Photo by Francesca Maggio
Dani Malave, a 23-year-old student from Madrid, was walking down a well-lit and busy street in Barri Gòtic with a group of friends when her bag was abruptly snatched from her hand. “I was walking with about six other people and was holding onto it pretty tight, or I thought I was,” she told Metropolitan. “But a guy came up from behind and before I knew it both he and my bag had disappeared down a side street."
It is a common scenario that occurs far too frequently—the skill of Barcelona’s pickpockets and petty thieves has become an infamous part of the city’s reputation. Tourists tend to be the victims of theft and bag snatching as they are less watchful, but residents are also vulnerable. No matter how long people have lived in the city, or how aware they are of common-sense rules such as staying in well-lit areas and not walking around the streets alone, one unguarded moment can lead to the loss of a bag, and more.
When people bring a bag out with them, it often contains their lives broken down into essential, expensive components: mobile phone, wallet, identity card, bank cards, camera, keys, not to mention items of personal value such as photos or keepsakes. When the bag disappears down a dark alley, all these possessions vanish too, leading to complicated insurance claims (if there is insurance) and weeks of waiting before they can be replaced. Anything without monetary value is lost forever. However, a couple of steps may serve to minimise the losses.
The first is a defensive attitude. When walking around the city, especially at night, it makes sense to never carry more than absolutely necessary, and to not carry all items of value in one place. Carry a bag on an unexposed arm, be it one near a wall or on the inside if walking in a pair or in a group, and hold it underneath a coat if possible.

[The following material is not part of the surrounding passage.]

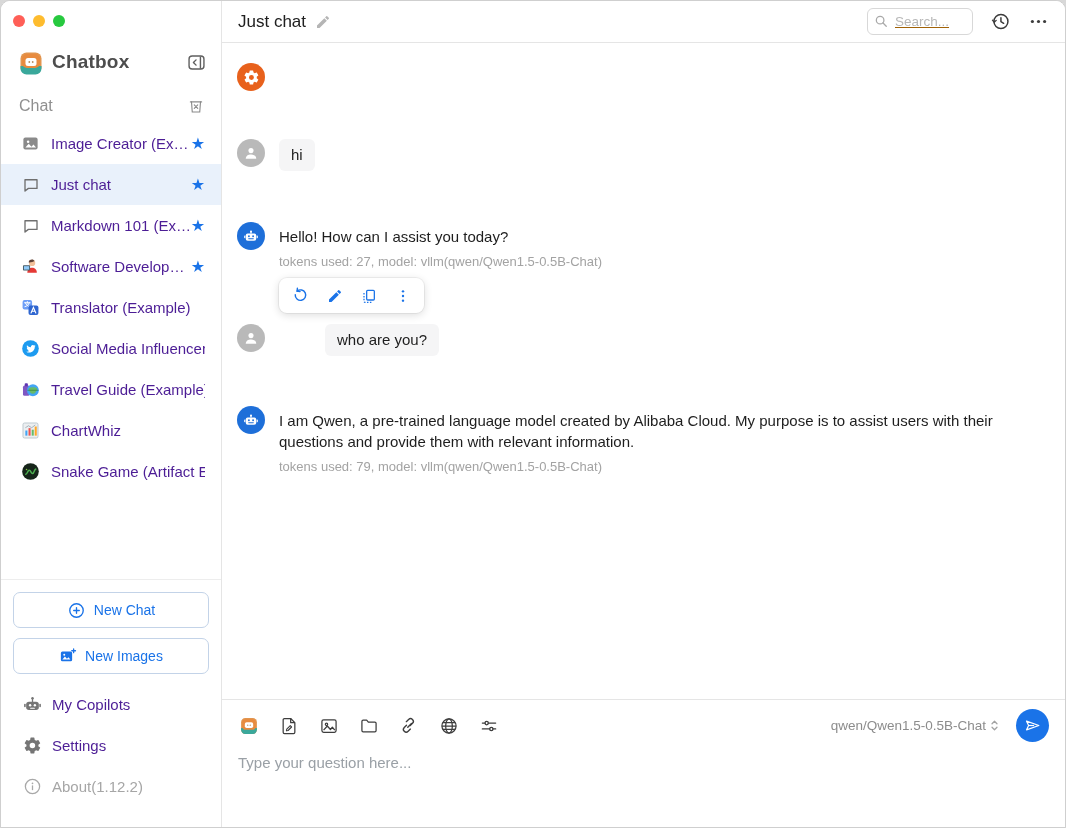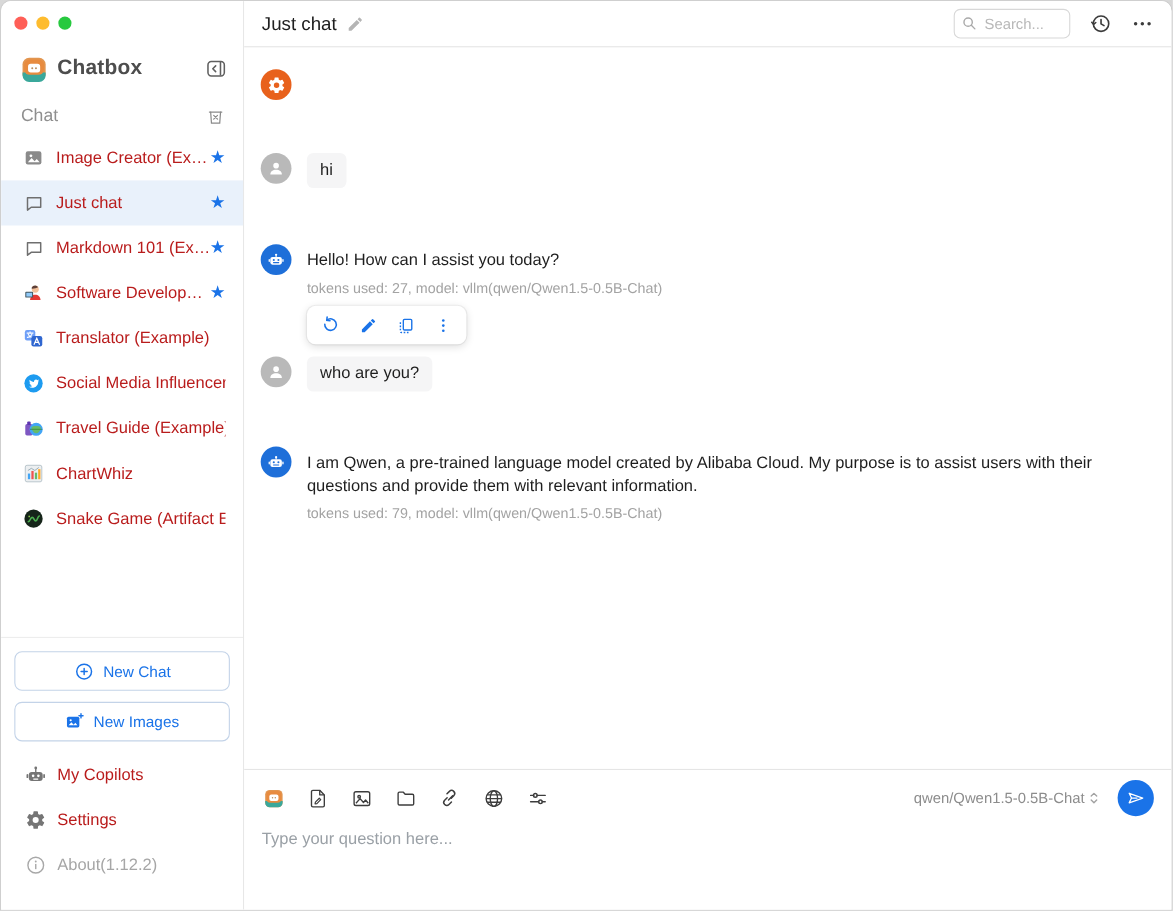"Search..." .search-box input { color: #404040 -> #a16207; text-decoration: none -> underline }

The second step is possession recovery. If a bag is stolen, check the bins around the area the incident took place, as bags tend to be discarded quickly, sometimes with just the obvious items of value taken. And it is always worth reporting the incident to the police. The Guàrdia Urbana station on the Ramblas is open 24 hours, although they may send victims to the Mossos d’Esquadra to file the incident. Alternatively, victims can call 112, or report the theft online, an option that is becoming more and more popular—online denuncias rose 74 percent between 2005 and 2006. It is necessary to go in person to sign it within 72 hours, but it saves a lot of time queuing.

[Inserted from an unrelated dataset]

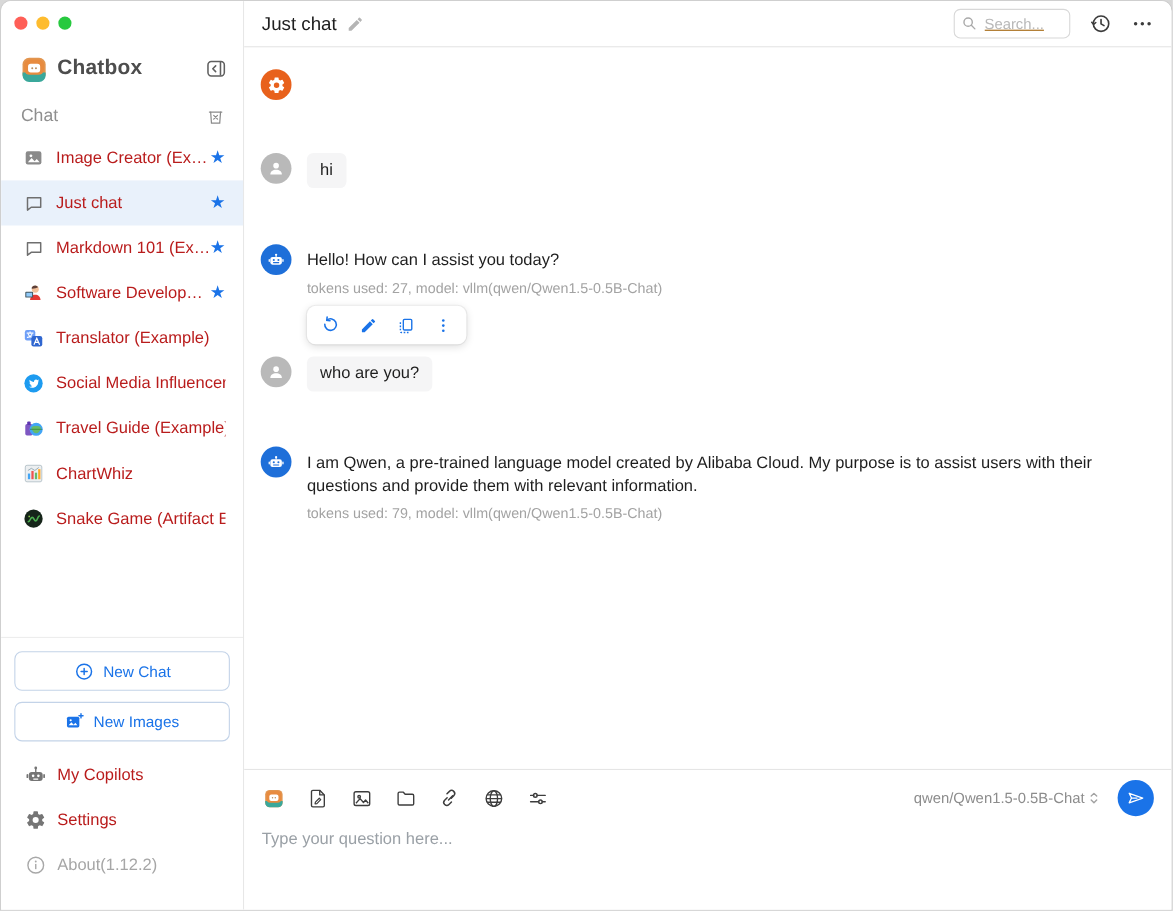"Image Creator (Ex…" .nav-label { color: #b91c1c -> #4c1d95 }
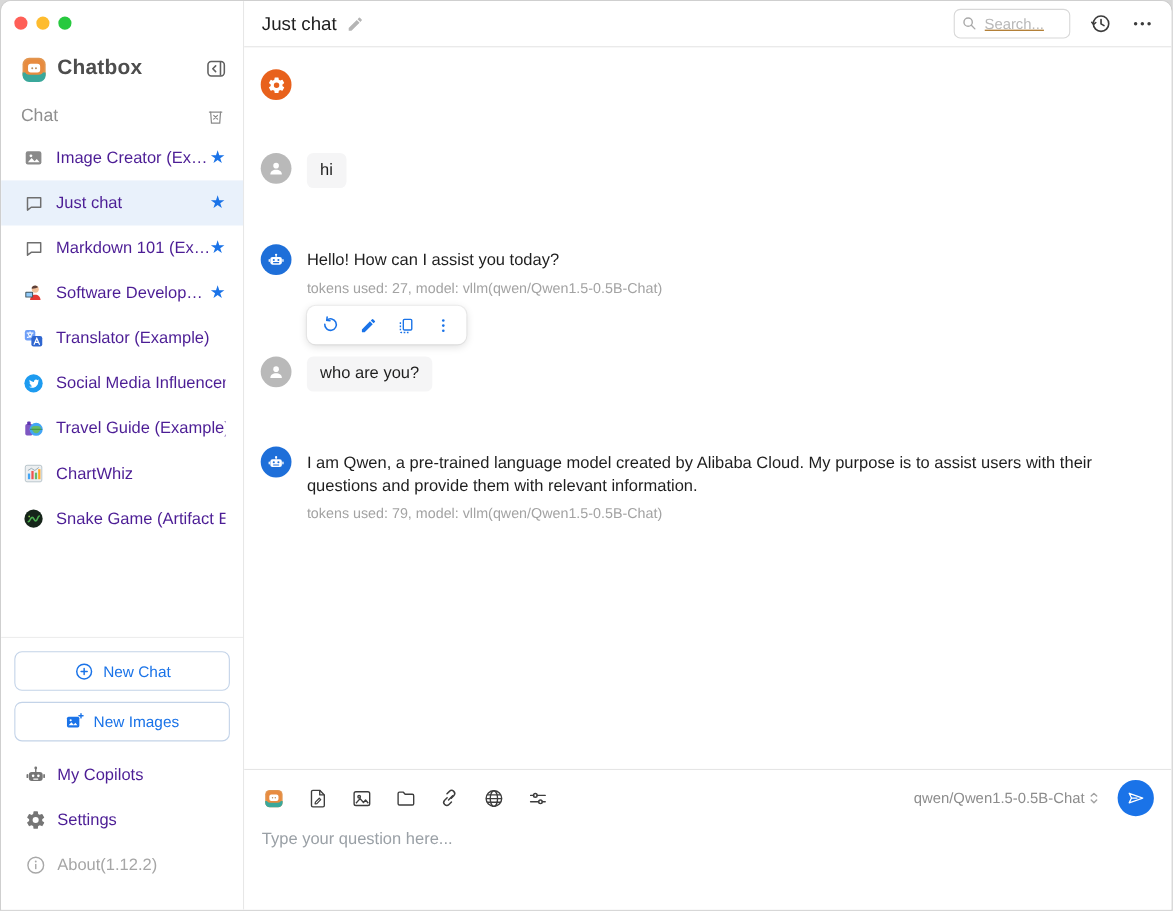"who are you?" .mt-11 { gap: none -> 46px }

Not only does reporting the crime allow people to file claims on their insurance, but the bag or some of its contents may be found or handed in. Sam Willmot, a British student currently living in Barcelona, had her bag and all its contents, except her mobile phone and some cash, returned to her a week after it was stolen. “The best thing was not having to go through the hassle of cancelling and replacing all the cards,” she said.
Theft is an inevitable danger of city life, but it doesn’t always have to end in the worst-case scenario.
Guàrdia Urbana 24-hour station—La Rambla 43; Tel. 092 or 93 256 2430
Mossos d’Esquadra—Nou de la Rambla 76; Tel. 088 or 93 306 2300
General emergency number—112
To file an online denuncia—www.gencat.net/mossos. Available in Catalan, Castilian, English, French, Italian and German.